A staple of Tibetan cooking, this hearty soup relies on roasted barley flour to thicken a rich beef broth. The toasted grain lends a deeply nutty flavor that's incredibly comforting on a cold night. You'll find tender strips of beef, grated daikon radish, and fresh spinach in the bowl, while a final stir of butter adds a remarkably smooth finish. It's a satisfying meal that pairs beautifully with a slice of warm bread.

Prep
10 min
Cook
25 min
Total
35 min
Servings
4
Course
Lunch

Ingredients

  • 1¼ cups Tsampa ( page 180 ), or substitute 1 cup barley flour, dry-roasted in a skillet until golden
  • ¼ pound daikon radish (about ½ small radish)
  • 6 cups Tibetan Bone Broth ( page 45 ) or beef or chicken broth
  • 2 tablespoons peanut oil, vegetable oil, or butter
  • ½ medium onion, thinly sliced
  • ½ to ¾ pound boneless beef round or sirloin steak, cut into strips about 1½ to 2 inches long and ¼ inch wide
  • 2 to 3 cups water
  • 2 to 2½ teaspoons salt, or to taste (see Note )
  • 1½ to 2 cups baby spinach leaves or coarsely chopped regular spinach
  • 2 tablespoons butter

Instructions

  1. 1Sift the tsampa or roasted barley flour through a fine mesh strainer to ensure a smooth texture.
  2. 2Peel the daikon radish and shred it into long strands using a coarse grater.
  3. 3Bring 3 cups of the broth to a boil in a large, heavy pot.

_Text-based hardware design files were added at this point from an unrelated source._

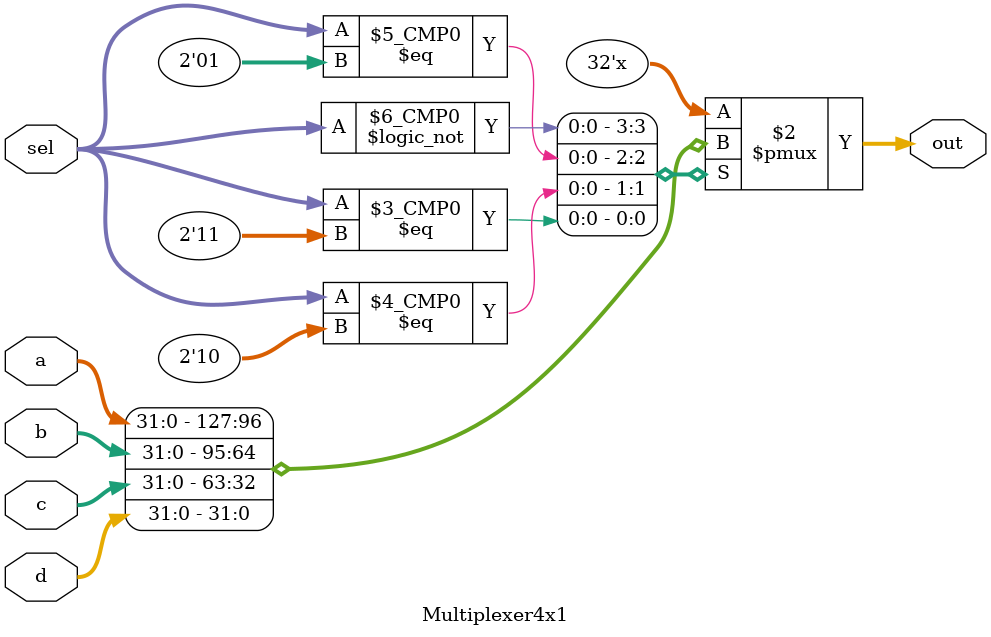
<source format=v>
`timescale 1ns / 1ps

module Multiplexer4x1 #(parameter WL=32)
    (
    input [WL-1:0] a,
    input [WL-1:0] b,
    input [WL-1:0] c,
    input [WL-1:0] d,
    input [1:0] sel,
    
    output reg [WL-1:0] out
    );
    
    //
    always@ *
    begin
        case (sel)     
            2'b00: out = a;
            2'b01: out = b;
            2'b10: out = c;
            2'b11: out = d;
        endcase
    end
        
endmodule

</source>
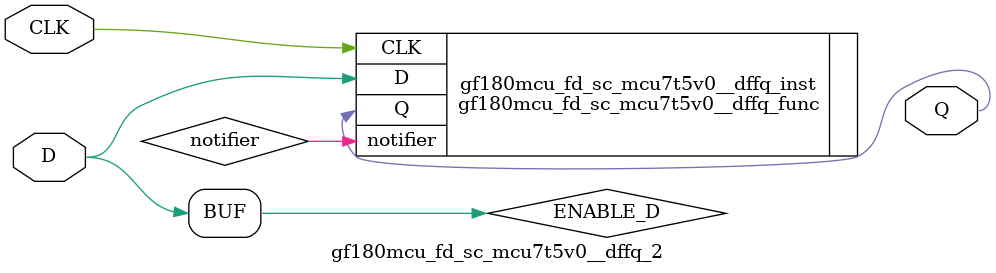
<source format=v>

`ifndef GF180MCU_FD_SC_MCU7T5V0__DFFQ_2_V
`define GF180MCU_FD_SC_MCU7T5V0__DFFQ_2_V

`include gf180mcu_fd_sc_mcu7t5v0__dffq.v

`ifdef USE_POWER_PINS
module gf180mcu_fd_sc_mcu7t5v0__dffq_2( CLK, D, Q, VDD, VSS );
inout VDD, VSS;
`else // If not USE_POWER_PINS
module gf180mcu_fd_sc_mcu7t5v0__dffq_2( CLK, D, Q );
`endif // If not USE_POWER_PINS
input CLK, D;
output Q;

`ifdef USE_POWER_PINS
  gf180mcu_fd_sc_mcu7t5v0__dffq_func gf180mcu_fd_sc_mcu7t5v0__dffq_inst(.CLK(CLK),.D(D),.Q(Q),.VDD(VDD),.VSS(VSS),.notifier(notifier));
`else // If not USE_POWER_PINS
  gf180mcu_fd_sc_mcu7t5v0__dffq_func gf180mcu_fd_sc_mcu7t5v0__dffq_inst(.CLK(CLK),.D(D),.Q(Q),.notifier(notifier));
`endif // If not USE_POWER_PINS

`ifndef FUNCTIONAL
	// spec_gates_begin


	not MGM_G0(ENABLE_NOT_D,D);


	buf MGM_G1(ENABLE_D,D);


	// spec_gates_end



   specify

	// specify_block_begin

	// seq arc CLK --> Q
	(posedge CLK => (Q : D))  = (1.0,1.0);

	$width(negedge CLK &&& (ENABLE_NOT_D === 1'b1)
		,1.0,0,notifier);

	$width(posedge CLK &&& (ENABLE_NOT_D === 1'b1)
		,1.0,0,notifier);

	$width(negedge CLK &&& (ENABLE_D === 1'b1)
		,1.0,0,notifier);

	$width(posedge CLK &&& (ENABLE_D === 1'b1)
		,1.0,0,notifier);

	// hold D-HL CLK-LH
	$hold(posedge CLK,negedge D,1.0,notifier);

	// hold D-LH CLK-LH
	$hold(posedge CLK,posedge D,1.0,notifier);

	// setup D-HL CLK-LH
	$setup(negedge D,posedge CLK,1.0,notifier);

	// setup D-LH CLK-LH
	$setup(posedge D,posedge CLK,1.0,notifier);

	// mpw CLK_lh
	$width(posedge CLK,1.0,0,notifier);

	// mpw CLK_hl
	$width(negedge CLK,1.0,0,notifier);

	// period CLK
	$period(posedge CLK &&& (ENABLE_NOT_D === 1'b1)
		,1.0,notifier);

	// period CLK
	$period(posedge CLK &&& (ENABLE_D === 1'b1)
		,1.0,notifier);

	// period CLK
	$period(posedge CLK,1.0,notifier);

	// specify_block_end

   endspecify

   `endif

endmodule
`endif // GF180MCU_FD_SC_MCU7T5V0__DFFQ_2_V

</source>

Whisk in the sifted tsampa or roasted flour until the mixture is completely smooth.
  4. 4Pour in the remaining 3 cups of broth and return the liquid to a boil. Stir in the grated radish and simmer for about 10 minutes until the strands are tender.
  5. 5Warm the oil or butter in a heavy skillet over medium heat. Toss in the sliced onion and cook gently for a few minutes until softened.
  6. 6Increase the heat to medium-high, then add the beef strips and a half teaspoon of salt. Cook for about 3 minutes, turning the meat once, just until it changes color. Don't overcook the beef here, as it'll finish cooking in the broth later.
  7. 7Remove the beef with tongs and transfer it to a plate. Scrape the cooked onions and any remaining fat from the skillet directly into the simmering soup.
  8. 8Place the empty skillet over high heat and pour in 1 cup of water, bringing it to a rapid boil to deglaze the pan. Use a spatula to scrape up all the browned bits from the bottom, then pour this liquid into the soup pot. Those browned bits pack a huge amount of savory flavor.
  9. 9Stir another cup of water into the pot and return the soup to a simmer. Return the cooked beef to the pot, adding a splash more water if you prefer a thinner consistency.
  10. 10Check the seasoning and stir in up to 2 more teaspoons of salt if needed. Drop the fresh spinach leaves into the bubbling broth.
  11. 11Cook for 1 to 2 minutes until the spinach turns bright green, then stir in the 2 tablespoons of butter until it melts completely. Ladle the hot soup into large bowls.

Notes

  • Make ahead: You can prepare the soup base up to 36 hours in advance. Let it cool and store it in the refrigerator, then bring it back to a simmer before adding the beef and spinach.
  • Serving: This hearty soup pairs beautifully with fresh crusty bread or steamed rice.
  • Substitution: If you can't find traditional tsampa, dry-roast 1 cup of regular barley flour in a skillet over medium heat until golden and fragrant.